• PROMPT A: In the guide below on documenting a dataset, why does it say to run setup_roxygen() first? Answer in one to three sentences.
• PROMPT B: Return the passage from "Once the documentation" to "and its purpose." in the dataset documentation guide below, copied word for word.

3  Documenting Your Dataset

In the next steps, the goal is to document not only the dataset itself but also the functions and the package as a whole. The individual steps are visualized in the figure below.

3.1 Setting Up and Writing Documentation with Roxygen

To begin documenting your dataset, start by initializing Roxygen documentation. Open your R console within the project and run the following command:

setup_roxygen()

This will create the necessary documentation files in the R/ folder of your project, setting up the foundation for detailed documentation.

3.1.1 Writing Documentation

Once the documentation files are generated, navigate to the R/ folder in your project. Each file in this folder, with a .R extension, represents a dataset or function. Open these files and provide a human-readable title and description using Roxygen comments (lines that start with #'). For instance, you could use the following format to document your dataset:

#' Title of Your Dataset
#'
#' A brief description of what the dataset contains and its purpose.
#'
#' @format A data frame with X rows and Y columns:
#' \describe{
#'   \item{column1}{Description of column1}
#'   \item{column2}{Description of column2}
#'   ...
#' }
#' @source Where the data comes from (if applicable)
"dataset_name"

This method allows you to provide clear, concise details about each dataset, ensuring that users understand its structure and purpose.

3.1.2 Updating Your GitHub Repository

Once you’ve completed the documentation, it’s time to update your GitHub repository. In RStudio, go to the “Git” tab. Stage all the changed files by checking the boxes next to them, then click “Commit”. Write a meaningful commit message, such as “Add Roxygen documentation for dataset”, and click “Push” to update your repository with the latest changes.

3.1.3 Finalizing and Installing the Documentation

Now that your documentation is written, run the following commands in your R console:

devtools::document()

• DATA SECTION:
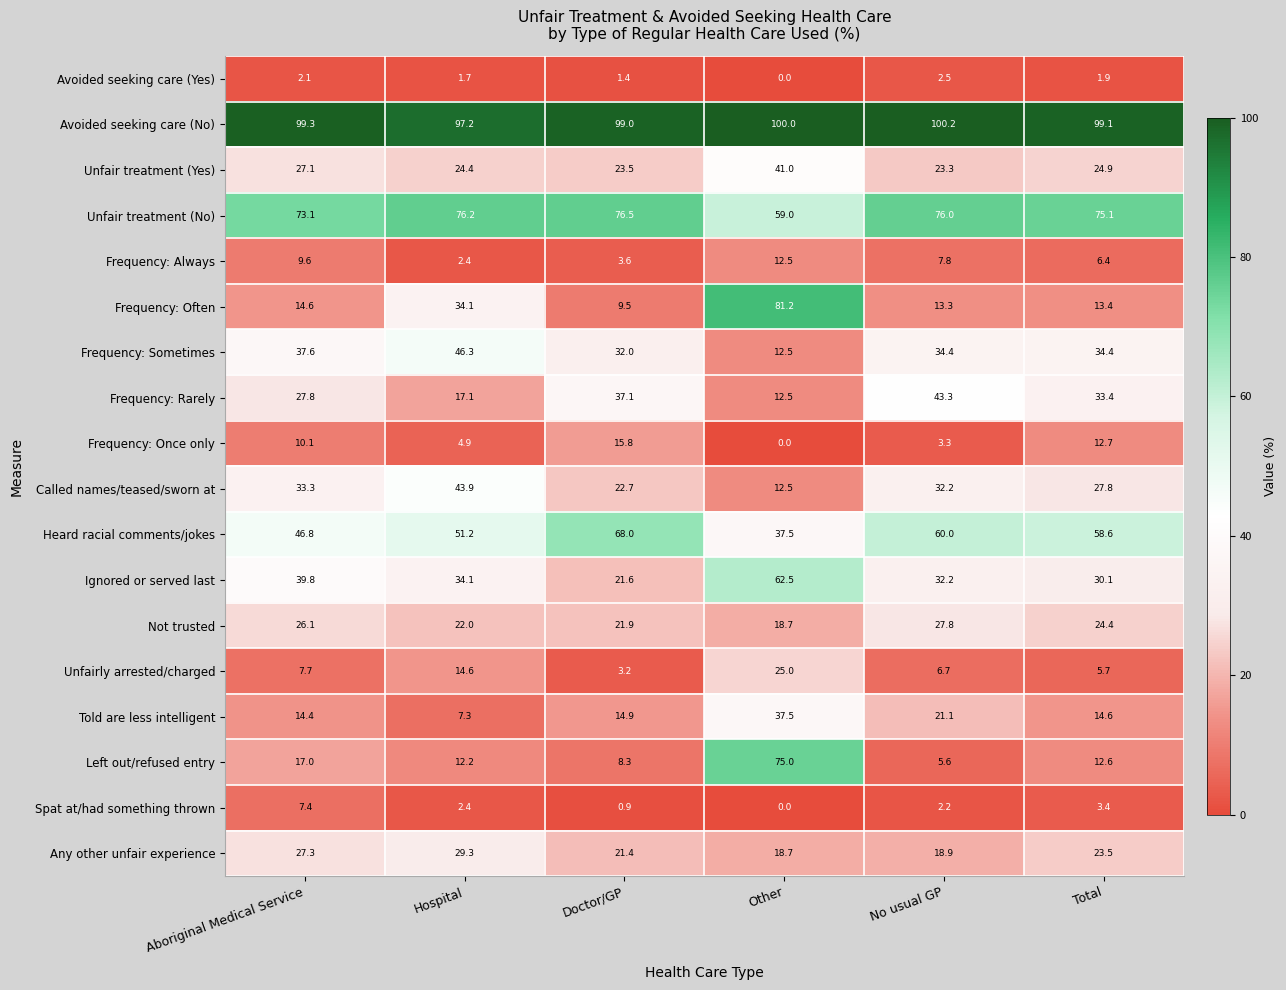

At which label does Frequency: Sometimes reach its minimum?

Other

...

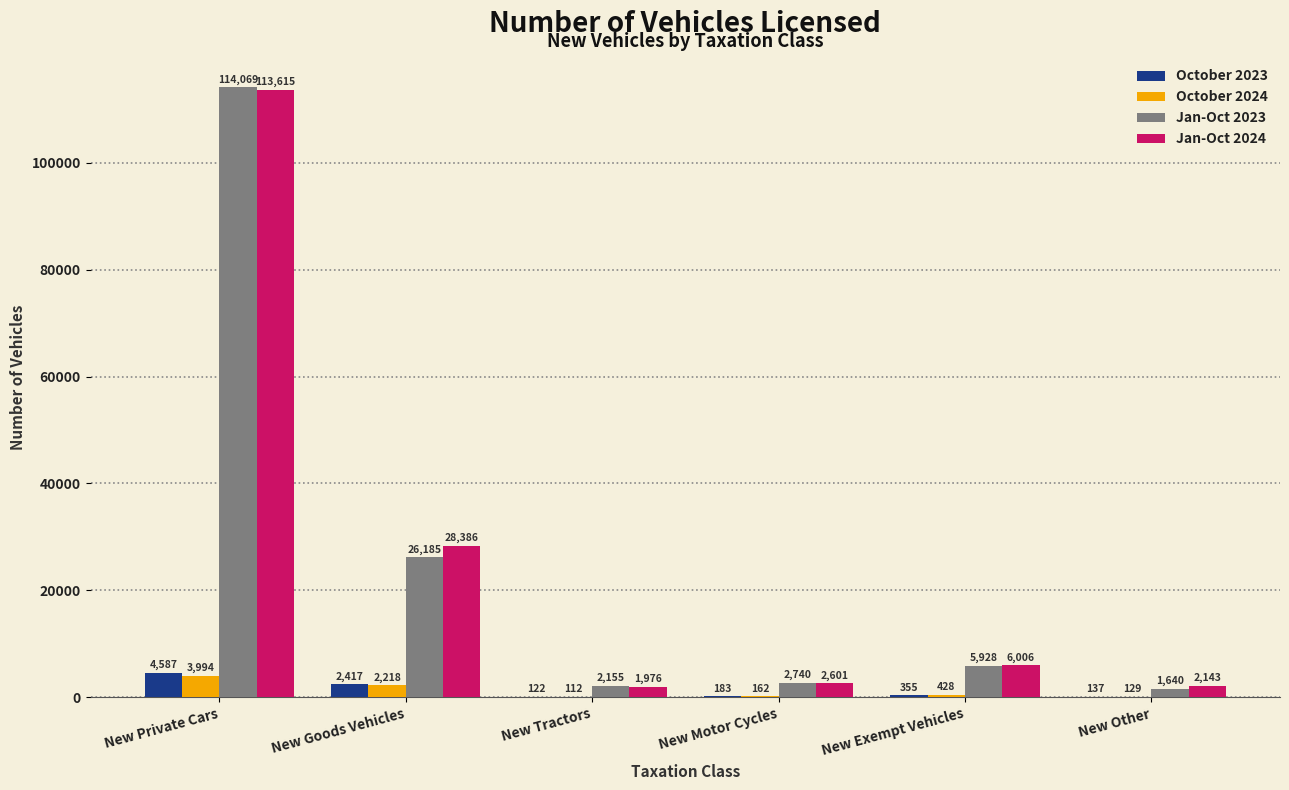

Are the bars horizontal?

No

• WRITTEN ANSWER A: Running setup_roxygen() creates the necessary documentation files in the R/ folder of the project. This sets up the foundation for detailed documentation.

• WRITTEN ANSWER B:
Once the documentation files are generated, navigate to the R/ folder in your project. Each file in this folder, with a .R extension, represents a dataset or function. Open these files and provide a human-readable title and description using Roxygen comments (lines that start with #'). For instance, you could use the following format to document your dataset:

#' Title of Your Dataset
#'
#' A brief description of what the dataset contains and its purpose.